_What is needed_
Print, from the listing below, the lines starting at the line containing "pinky mcp: (219, 713)" and ending at the line containing "middle pip: (641, 495)", exactly as they stand, and print nothing else.

_Excerpted records_

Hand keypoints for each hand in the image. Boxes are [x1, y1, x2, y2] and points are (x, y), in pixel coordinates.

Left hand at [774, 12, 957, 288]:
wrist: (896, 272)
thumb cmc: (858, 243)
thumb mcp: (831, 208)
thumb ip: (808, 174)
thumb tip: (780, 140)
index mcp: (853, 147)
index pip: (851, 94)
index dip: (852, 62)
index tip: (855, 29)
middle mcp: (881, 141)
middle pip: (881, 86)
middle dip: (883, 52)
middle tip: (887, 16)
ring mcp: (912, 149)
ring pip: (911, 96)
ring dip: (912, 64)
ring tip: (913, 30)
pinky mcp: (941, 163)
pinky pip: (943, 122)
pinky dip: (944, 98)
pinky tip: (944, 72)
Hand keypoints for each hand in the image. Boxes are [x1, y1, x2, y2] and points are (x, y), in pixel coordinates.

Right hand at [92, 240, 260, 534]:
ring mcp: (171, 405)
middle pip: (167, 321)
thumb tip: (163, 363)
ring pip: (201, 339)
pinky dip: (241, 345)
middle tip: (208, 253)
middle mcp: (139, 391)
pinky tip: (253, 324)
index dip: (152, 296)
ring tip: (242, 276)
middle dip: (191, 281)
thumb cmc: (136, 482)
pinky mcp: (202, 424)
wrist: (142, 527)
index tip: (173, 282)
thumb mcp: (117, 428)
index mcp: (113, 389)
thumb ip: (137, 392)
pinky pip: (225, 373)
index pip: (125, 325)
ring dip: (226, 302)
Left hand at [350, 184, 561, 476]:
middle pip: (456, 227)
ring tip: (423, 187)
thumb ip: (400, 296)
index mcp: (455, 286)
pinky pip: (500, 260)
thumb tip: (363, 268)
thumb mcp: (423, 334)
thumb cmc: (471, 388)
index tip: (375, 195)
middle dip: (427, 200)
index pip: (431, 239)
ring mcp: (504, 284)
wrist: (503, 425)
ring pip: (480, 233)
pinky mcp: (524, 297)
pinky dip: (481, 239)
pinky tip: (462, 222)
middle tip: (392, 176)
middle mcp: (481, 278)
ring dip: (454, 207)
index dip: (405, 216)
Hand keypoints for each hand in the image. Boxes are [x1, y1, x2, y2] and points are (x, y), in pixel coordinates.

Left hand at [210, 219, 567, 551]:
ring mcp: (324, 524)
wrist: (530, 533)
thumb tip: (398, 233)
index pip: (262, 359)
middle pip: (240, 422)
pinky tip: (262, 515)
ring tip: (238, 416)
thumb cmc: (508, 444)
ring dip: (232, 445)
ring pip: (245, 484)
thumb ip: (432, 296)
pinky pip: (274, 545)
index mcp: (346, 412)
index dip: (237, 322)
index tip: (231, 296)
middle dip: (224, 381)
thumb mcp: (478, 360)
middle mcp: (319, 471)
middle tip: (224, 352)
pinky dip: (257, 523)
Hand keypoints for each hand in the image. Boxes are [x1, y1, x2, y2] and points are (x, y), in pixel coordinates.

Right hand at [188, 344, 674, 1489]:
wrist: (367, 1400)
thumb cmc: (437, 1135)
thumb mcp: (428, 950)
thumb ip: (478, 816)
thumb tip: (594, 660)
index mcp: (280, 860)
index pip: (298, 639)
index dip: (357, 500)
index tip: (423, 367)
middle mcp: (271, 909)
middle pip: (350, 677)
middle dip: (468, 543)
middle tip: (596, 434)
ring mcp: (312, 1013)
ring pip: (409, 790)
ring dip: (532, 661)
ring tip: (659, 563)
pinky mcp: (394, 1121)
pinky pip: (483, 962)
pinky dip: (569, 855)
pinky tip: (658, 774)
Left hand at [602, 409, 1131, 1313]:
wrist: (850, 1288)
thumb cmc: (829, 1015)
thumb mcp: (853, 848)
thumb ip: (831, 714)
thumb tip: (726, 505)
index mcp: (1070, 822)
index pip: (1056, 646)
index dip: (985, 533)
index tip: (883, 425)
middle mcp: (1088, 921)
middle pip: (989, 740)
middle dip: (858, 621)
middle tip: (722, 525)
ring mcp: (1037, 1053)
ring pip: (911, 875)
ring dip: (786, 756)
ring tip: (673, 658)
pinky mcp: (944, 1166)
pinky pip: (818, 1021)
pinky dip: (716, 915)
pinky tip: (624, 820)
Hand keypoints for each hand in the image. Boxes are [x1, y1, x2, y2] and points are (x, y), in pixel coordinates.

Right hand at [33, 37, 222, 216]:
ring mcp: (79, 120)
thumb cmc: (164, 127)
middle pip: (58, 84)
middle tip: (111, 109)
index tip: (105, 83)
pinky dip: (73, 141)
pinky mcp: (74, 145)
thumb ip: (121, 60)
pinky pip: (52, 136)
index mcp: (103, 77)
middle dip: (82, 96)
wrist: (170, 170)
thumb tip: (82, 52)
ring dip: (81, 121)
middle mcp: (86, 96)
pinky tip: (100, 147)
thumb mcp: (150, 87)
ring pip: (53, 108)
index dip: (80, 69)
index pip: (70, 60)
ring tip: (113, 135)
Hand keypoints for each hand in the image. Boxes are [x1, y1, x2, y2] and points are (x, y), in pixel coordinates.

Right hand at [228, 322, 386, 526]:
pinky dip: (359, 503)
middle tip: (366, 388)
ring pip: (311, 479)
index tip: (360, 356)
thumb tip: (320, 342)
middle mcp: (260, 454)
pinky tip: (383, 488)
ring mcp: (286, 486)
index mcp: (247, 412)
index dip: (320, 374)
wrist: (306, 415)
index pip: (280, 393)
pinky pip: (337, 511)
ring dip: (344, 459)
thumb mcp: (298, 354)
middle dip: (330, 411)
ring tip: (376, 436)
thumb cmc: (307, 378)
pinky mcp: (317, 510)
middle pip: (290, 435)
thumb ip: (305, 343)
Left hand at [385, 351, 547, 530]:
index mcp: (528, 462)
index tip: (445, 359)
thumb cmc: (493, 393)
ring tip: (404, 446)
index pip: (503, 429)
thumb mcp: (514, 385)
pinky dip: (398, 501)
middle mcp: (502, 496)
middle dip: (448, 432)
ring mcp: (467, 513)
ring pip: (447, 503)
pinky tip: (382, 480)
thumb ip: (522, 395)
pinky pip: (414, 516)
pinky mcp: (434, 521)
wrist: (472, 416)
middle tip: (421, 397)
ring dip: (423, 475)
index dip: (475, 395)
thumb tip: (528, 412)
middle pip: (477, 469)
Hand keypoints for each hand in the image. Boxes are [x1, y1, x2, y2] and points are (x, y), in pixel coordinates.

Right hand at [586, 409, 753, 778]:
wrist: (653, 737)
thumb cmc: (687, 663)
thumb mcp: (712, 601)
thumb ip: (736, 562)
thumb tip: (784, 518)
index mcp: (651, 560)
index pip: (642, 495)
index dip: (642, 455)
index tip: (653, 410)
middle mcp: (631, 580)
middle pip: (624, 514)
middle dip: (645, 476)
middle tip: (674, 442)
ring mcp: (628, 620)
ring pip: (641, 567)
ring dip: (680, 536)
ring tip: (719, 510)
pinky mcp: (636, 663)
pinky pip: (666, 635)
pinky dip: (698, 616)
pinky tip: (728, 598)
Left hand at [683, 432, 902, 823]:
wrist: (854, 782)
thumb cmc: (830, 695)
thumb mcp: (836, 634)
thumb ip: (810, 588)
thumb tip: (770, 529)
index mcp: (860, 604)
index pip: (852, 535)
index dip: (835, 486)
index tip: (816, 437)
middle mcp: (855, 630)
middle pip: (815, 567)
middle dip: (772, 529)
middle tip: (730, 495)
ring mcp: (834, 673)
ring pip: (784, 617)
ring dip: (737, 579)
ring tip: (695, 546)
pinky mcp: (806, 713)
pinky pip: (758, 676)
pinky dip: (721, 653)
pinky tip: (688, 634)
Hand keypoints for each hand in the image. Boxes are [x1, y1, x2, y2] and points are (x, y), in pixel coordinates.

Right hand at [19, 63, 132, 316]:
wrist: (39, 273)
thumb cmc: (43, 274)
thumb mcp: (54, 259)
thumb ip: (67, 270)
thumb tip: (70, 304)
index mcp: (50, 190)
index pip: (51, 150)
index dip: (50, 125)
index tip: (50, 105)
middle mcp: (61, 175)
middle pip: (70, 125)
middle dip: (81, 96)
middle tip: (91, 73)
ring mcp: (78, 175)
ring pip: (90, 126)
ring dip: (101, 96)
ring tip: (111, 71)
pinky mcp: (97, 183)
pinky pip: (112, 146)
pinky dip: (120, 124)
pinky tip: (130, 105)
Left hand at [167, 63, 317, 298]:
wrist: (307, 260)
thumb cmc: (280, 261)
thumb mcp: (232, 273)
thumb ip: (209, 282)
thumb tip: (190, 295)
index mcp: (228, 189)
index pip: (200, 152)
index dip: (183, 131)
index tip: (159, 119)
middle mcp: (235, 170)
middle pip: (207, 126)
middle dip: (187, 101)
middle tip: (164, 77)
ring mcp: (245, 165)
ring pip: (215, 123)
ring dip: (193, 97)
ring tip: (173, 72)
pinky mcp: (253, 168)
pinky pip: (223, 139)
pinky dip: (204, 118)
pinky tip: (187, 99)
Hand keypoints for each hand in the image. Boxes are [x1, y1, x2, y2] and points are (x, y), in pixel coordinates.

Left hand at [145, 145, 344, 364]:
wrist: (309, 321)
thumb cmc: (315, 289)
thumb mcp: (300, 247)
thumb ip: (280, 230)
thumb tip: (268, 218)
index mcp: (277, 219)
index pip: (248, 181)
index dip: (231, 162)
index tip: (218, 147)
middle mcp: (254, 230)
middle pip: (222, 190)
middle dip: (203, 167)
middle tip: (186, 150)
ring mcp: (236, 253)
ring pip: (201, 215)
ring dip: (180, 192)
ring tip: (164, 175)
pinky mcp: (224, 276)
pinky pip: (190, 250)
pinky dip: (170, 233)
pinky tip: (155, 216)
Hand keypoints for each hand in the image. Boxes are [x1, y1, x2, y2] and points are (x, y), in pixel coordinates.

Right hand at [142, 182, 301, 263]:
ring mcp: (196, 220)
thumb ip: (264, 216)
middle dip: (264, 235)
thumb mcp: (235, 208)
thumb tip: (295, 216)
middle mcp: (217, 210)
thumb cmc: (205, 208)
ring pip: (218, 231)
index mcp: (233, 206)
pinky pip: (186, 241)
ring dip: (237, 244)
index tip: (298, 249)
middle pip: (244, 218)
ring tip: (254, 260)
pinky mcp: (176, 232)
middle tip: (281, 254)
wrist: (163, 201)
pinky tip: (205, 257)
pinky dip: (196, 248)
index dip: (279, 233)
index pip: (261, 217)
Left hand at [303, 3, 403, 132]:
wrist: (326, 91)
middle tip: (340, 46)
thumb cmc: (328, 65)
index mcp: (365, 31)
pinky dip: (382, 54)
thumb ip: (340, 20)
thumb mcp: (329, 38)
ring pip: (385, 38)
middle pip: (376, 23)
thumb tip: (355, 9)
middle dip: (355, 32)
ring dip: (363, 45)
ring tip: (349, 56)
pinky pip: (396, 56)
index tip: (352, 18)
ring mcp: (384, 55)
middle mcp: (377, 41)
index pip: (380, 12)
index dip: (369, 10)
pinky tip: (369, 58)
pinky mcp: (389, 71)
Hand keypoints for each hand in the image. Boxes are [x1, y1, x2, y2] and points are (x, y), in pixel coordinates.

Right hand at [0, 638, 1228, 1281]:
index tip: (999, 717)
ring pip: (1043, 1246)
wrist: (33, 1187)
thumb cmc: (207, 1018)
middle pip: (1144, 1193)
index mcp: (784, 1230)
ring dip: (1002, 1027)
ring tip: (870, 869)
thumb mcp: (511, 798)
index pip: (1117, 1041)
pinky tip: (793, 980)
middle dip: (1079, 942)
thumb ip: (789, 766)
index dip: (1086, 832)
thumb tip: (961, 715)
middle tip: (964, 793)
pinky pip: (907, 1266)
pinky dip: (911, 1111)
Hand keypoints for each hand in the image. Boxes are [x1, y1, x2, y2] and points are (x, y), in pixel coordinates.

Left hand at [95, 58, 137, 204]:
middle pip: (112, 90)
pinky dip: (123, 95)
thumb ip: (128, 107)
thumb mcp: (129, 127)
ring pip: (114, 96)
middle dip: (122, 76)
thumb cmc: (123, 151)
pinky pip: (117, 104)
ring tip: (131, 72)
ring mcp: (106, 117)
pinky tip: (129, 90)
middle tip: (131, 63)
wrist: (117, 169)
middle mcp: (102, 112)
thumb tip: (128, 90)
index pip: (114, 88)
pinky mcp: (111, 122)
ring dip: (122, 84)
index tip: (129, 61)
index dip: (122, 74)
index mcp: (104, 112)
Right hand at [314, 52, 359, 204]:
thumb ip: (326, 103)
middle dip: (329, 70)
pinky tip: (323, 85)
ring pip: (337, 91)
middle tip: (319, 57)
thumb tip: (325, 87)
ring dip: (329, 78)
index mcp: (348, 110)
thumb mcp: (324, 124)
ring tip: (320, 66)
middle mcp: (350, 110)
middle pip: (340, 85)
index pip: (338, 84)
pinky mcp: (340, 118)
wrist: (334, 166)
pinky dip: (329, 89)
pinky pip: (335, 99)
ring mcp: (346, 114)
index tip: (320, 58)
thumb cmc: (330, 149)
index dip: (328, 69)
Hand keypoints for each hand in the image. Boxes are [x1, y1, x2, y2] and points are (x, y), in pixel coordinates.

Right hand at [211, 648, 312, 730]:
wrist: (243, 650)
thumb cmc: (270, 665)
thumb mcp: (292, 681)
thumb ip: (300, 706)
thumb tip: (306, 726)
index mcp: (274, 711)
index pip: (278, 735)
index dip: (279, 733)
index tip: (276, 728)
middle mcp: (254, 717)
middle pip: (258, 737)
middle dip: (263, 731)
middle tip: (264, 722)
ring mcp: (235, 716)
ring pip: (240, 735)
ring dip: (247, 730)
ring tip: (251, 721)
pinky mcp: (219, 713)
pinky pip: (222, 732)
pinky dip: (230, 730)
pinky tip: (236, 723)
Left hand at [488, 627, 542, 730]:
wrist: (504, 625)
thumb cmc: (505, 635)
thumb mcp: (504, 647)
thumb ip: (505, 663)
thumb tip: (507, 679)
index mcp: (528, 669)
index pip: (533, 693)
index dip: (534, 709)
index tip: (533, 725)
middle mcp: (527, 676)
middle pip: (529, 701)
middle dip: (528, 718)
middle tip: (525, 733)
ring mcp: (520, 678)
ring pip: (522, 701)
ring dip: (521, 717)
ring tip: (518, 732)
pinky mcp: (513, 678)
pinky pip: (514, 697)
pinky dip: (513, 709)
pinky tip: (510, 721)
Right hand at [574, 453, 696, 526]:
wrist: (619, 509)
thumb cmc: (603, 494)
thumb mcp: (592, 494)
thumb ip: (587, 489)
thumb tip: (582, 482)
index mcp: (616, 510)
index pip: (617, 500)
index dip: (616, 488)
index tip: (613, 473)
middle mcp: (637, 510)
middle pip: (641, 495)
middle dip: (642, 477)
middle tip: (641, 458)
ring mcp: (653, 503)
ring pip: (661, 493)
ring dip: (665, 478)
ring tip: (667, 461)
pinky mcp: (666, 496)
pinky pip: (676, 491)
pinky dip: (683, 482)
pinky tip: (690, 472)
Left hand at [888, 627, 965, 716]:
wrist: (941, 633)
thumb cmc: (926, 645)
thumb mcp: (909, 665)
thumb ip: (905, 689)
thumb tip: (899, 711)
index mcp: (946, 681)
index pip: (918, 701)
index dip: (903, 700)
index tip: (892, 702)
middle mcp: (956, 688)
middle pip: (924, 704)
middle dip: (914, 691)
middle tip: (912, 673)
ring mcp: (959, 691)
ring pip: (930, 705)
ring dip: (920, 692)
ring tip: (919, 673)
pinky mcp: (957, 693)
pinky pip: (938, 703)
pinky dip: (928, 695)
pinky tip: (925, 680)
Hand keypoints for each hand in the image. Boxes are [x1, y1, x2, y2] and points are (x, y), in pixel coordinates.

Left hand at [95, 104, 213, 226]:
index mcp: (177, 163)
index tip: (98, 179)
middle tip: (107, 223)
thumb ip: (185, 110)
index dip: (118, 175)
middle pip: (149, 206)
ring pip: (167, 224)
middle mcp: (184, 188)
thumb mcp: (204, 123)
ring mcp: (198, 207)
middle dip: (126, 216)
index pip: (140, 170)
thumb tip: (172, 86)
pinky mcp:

_Output below_
pinky mcp: (219, 713)
pinky pip: (222, 732)
pinky dip: (230, 730)
pinky tip: (236, 723)
Left hand at [488, 627, 542, 730]:
wrist: (504, 625)
thumb cmc: (505, 635)
thumb mcp: (504, 647)
thumb ip: (505, 663)
thumb tip: (507, 679)
index mcp: (528, 669)
index pip: (533, 693)
index dip: (534, 709)
index tip: (533, 725)
middle mcp: (527, 676)
middle pip: (529, 701)
middle dip: (528, 718)
middle tip: (525, 733)
ring mcp: (520, 678)
ring pip: (522, 701)
ring dip: (521, 717)
ring tip: (518, 732)
pinky mcp: (513, 678)
pinky pip: (514, 697)
pinky dip: (513, 709)
pinky tip: (510, 721)
Right hand at [574, 453, 696, 526]:
wrist: (619, 509)
thumb cmc: (603, 494)
thumb mcp: (592, 494)
thumb ip: (587, 489)
thumb tip: (582, 482)
index mcp: (616, 510)
index pip: (617, 500)
index dip: (616, 488)
index tip: (613, 473)
middle mcp: (637, 510)
middle pip: (641, 495)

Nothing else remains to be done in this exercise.